Spartacus I agree with you that pregnancy, childbirth and parenthood are life changing , absolutely, yes, in the most profound way possible.

But abortion can also be life-changing for some, and it is not helpful to gloss over this, for idealogical (or any other) reason. It's not a cut and dried issue, and we do nobody any favors by cultivating a veil of secrecy around its downsides. Yes, some of the negative feelings that may arise around abortion may be culturally-conditioned, but this does not make them any less real, distressing, and sometimes disabling, to those who suffer them.

Complex issues need to be addressed thoughtfully, rather than swept under the carpet.

Goosefoot · 28/05/2019 19:43

But it's an ideological position that abortion is only a convenient return to the status quo with no other significance or meaning. I am having a really hard time seeing how some kind of default policy would be based on what is essentially a belief based position.

AlwaysComingHome · 28/05/2019 19:52

I think there’s a difference between consenting to sex and consenting to have a child or a termination.

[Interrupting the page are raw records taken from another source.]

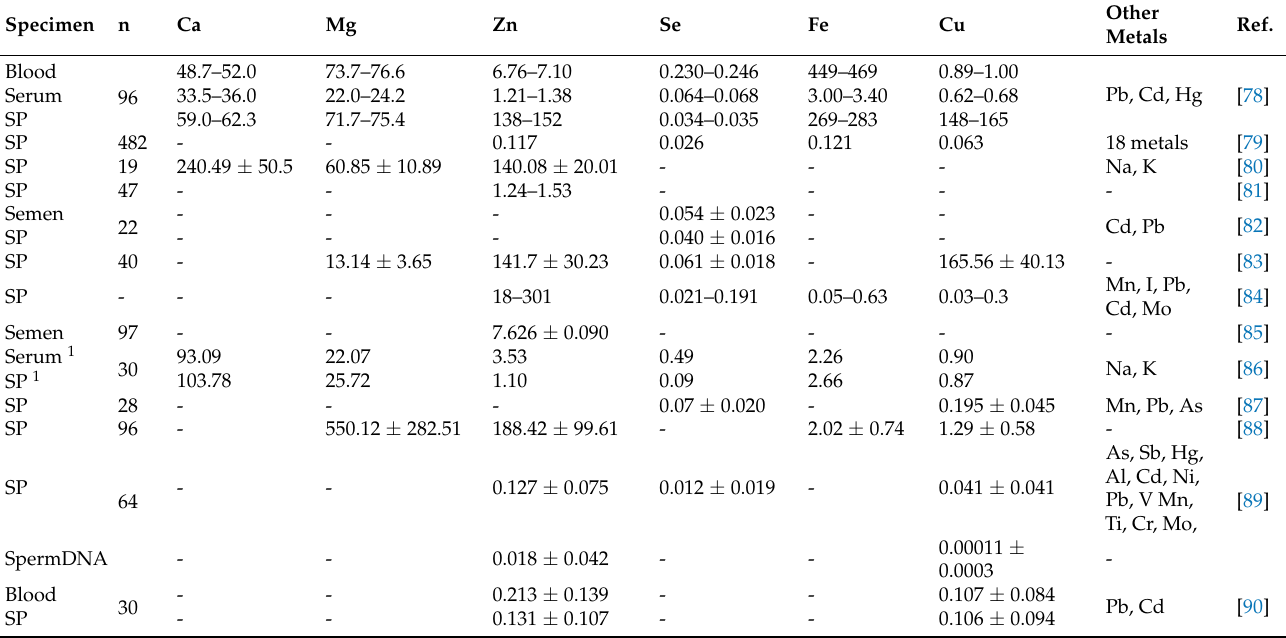
Table 1. Concentrations of trace elements (mg L − 1 ) in normal semen specimens or other biological materials taken from fertile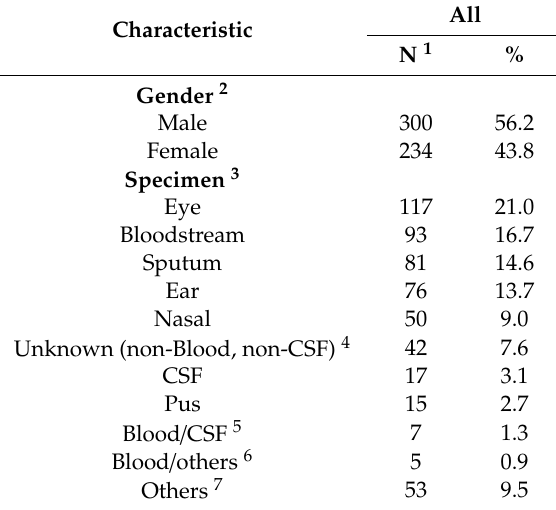
Table 1. Characteristics of the study population and unique Streptococcus pneumoniae isolates that were detected at Jordan University Hospital during 2000–2018. All Characteristic N 1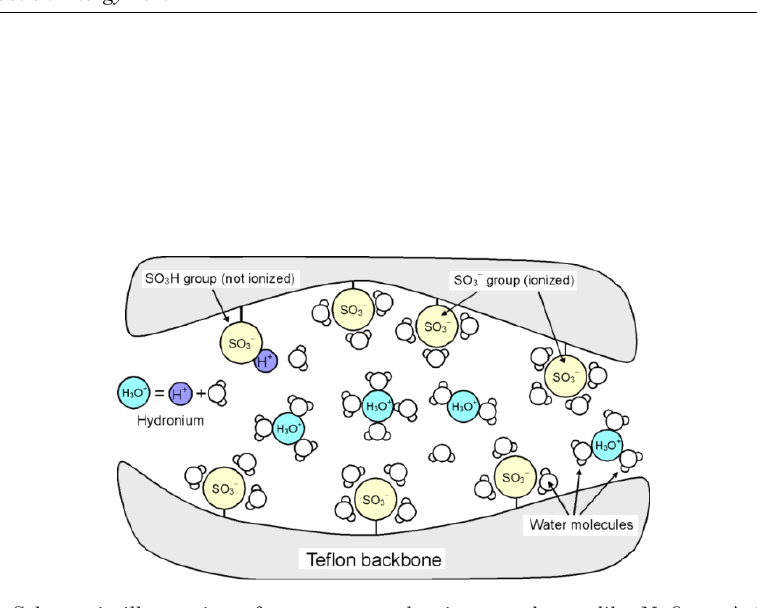
Fig. 13. – Schematic illustration of a proton conducting membrane like Nafion. A fluorinated carbon backbone offers high chemical stability while sulfonate groups that can easily be proto- nated and deprotonated ensure high ion conductivity. Figure from [57] under Creative Commons Attribution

In the first case she has no legal right to consent to sex. Children don’t have that ‘right’ for their own protection.

In the latter case she has no option but to chose between carrying the child or aborting. She has to consent to one or the other. You can’t deny her the right to both. That’s not just a legal or ethical matter, it’s a point of logic.

Goosefoot · 28/05/2019 20:19

Always

I agree, it's applying a criteria in the wrong way. I think the right framework would be to talk about the consent belonging to the parents, which is normal for children who don't have the capacity to make a medical decision. Even where 12 year olds are seen as legally unable to make the decision about medical care, I think in most cases it's considered appropriate for children of that age to have a voice in their medical care.
Medical consent really only devolves to the state under unusual conditions. I don't see why it would be different here.